- _Task_
Repeat the data below line for line without changing anything, and leave the pictures out of your answer.

- _Data shown_
====

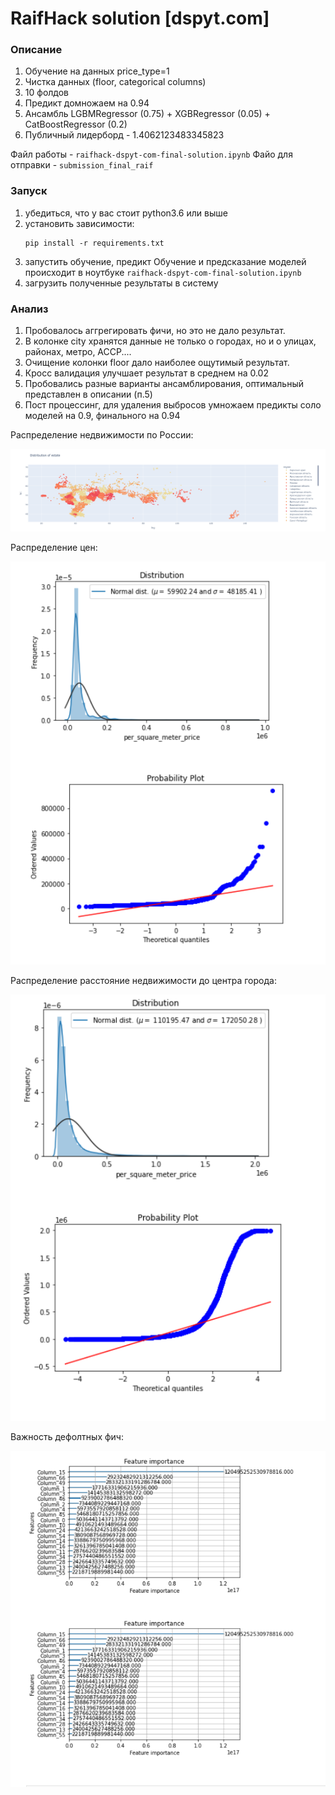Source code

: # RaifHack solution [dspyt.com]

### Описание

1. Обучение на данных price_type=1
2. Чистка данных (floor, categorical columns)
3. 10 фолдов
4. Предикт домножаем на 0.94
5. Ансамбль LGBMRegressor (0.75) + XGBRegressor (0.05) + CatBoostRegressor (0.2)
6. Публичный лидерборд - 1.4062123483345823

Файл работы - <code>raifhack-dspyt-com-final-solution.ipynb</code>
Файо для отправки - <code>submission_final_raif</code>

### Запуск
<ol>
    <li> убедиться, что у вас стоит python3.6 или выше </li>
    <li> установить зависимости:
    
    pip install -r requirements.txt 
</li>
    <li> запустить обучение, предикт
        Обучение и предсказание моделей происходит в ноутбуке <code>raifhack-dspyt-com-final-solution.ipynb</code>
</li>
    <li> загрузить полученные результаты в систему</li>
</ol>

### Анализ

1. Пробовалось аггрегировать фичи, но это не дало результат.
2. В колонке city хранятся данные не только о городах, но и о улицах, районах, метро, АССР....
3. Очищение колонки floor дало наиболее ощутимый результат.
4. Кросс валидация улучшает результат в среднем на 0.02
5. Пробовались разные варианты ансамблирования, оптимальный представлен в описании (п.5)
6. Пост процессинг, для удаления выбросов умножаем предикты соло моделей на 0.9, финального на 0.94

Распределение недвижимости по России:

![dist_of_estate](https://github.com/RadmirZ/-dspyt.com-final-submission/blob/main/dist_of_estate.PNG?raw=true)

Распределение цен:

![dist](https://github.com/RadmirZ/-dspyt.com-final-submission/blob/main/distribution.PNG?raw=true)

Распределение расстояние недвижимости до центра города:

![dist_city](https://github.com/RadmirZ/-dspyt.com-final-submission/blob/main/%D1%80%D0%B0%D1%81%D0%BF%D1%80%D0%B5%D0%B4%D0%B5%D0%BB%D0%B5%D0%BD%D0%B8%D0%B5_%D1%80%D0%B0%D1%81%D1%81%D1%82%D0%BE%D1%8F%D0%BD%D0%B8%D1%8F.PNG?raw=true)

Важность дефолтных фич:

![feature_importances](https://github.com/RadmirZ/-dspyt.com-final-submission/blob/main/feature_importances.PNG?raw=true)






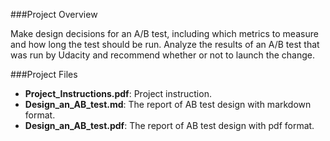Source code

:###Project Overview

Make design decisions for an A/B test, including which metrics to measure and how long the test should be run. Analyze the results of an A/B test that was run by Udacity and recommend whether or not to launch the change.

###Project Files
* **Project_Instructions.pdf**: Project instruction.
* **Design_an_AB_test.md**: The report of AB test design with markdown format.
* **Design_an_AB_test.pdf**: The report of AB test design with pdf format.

====

- _The answer_
Source code

: # RaifHack solution [dspyt.com]

### Описание

1. Обучение на данных price_type=1
2. Чистка данных (floor, categorical columns)
3. 10 фолдов
4. Предикт домножаем на 0.94
5. Ансамбль LGBMRegressor (0.75) + XGBRegressor (0.05) + CatBoostRegressor (0.2)
6. Публичный лидерборд - 1.4062123483345823

Файл работы - <code>raifhack-dspyt-com-final-solution.ipynb</code>
Файо для отправки - <code>submission_final_raif</code>

### Запуск
<ol>
    <li> убедиться, что у вас стоит python3.6 или выше </li>
    <li> установить зависимости:
    
    pip install -r requirements.txt 
</li>
    <li> запустить обучение, предикт
        Обучение и предсказание моделей происходит в ноутбуке <code>raifhack-dspyt-com-final-solution.ipynb</code>
</li>
    <li> загрузить полученные результаты в систему</li>
</ol>

### Анализ

1. Пробовалось аггрегировать фичи, но это не дало результат.
2. В колонке city хранятся данные не только о городах, но и о улицах, районах, метро, АССР....
3. Очищение колонки floor дало наиболее ощутимый результат.
4. Кросс валидация улучшает результат в среднем на 0.02
5. Пробовались разные варианты ансамблирования, оптимальный представлен в описании (п.5)
6. Пост процессинг, для удаления выбросов умножаем предикты соло моделей на 0.9, финального на 0.94

Распределение недвижимости по России:

![dist_of_estate](https://github.com/RadmirZ/-dspyt.com-final-submission/blob/main/dist_of_estate.PNG?raw=true)

Распределение цен:

![dist](https://github.com/RadmirZ/-dspyt.com-final-submission/blob/main/distribution.PNG?raw=true)

Распределение расстояние недвижимости до центра города:

![dist_city](https://github.com/RadmirZ/-dspyt.com-final-submission/blob/main/%D1%80%D0%B0%D1%81%D0%BF%D1%80%D0%B5%D0%B4%D0%B5%D0%BB%D0%B5%D0%BD%D0%B8%D0%B5_%D1%80%D0%B0%D1%81%D1%81%D1%82%D0%BE%D1%8F%D0%BD%D0%B8%D1%8F.PNG?raw=true)

Важность дефолтных фич:

![feature_importances](https://github.com/RadmirZ/-dspyt.com-final-submission/blob/main/feature_importances.PNG?raw=true)






Source code

:###Project Overview

Make design decisions for an A/B test, including which metrics to measure and how long the test should be run. Analyze the results of an A/B test that was run by Udacity and recommend whether or not to launch the change.

###Project Files
* **Project_Instructions.pdf**: Project instruction.
* **Design_an_AB_test.md**: The report of AB test design with markdown format.
* **Design_an_AB_test.pdf**: The report of AB test design with pdf format.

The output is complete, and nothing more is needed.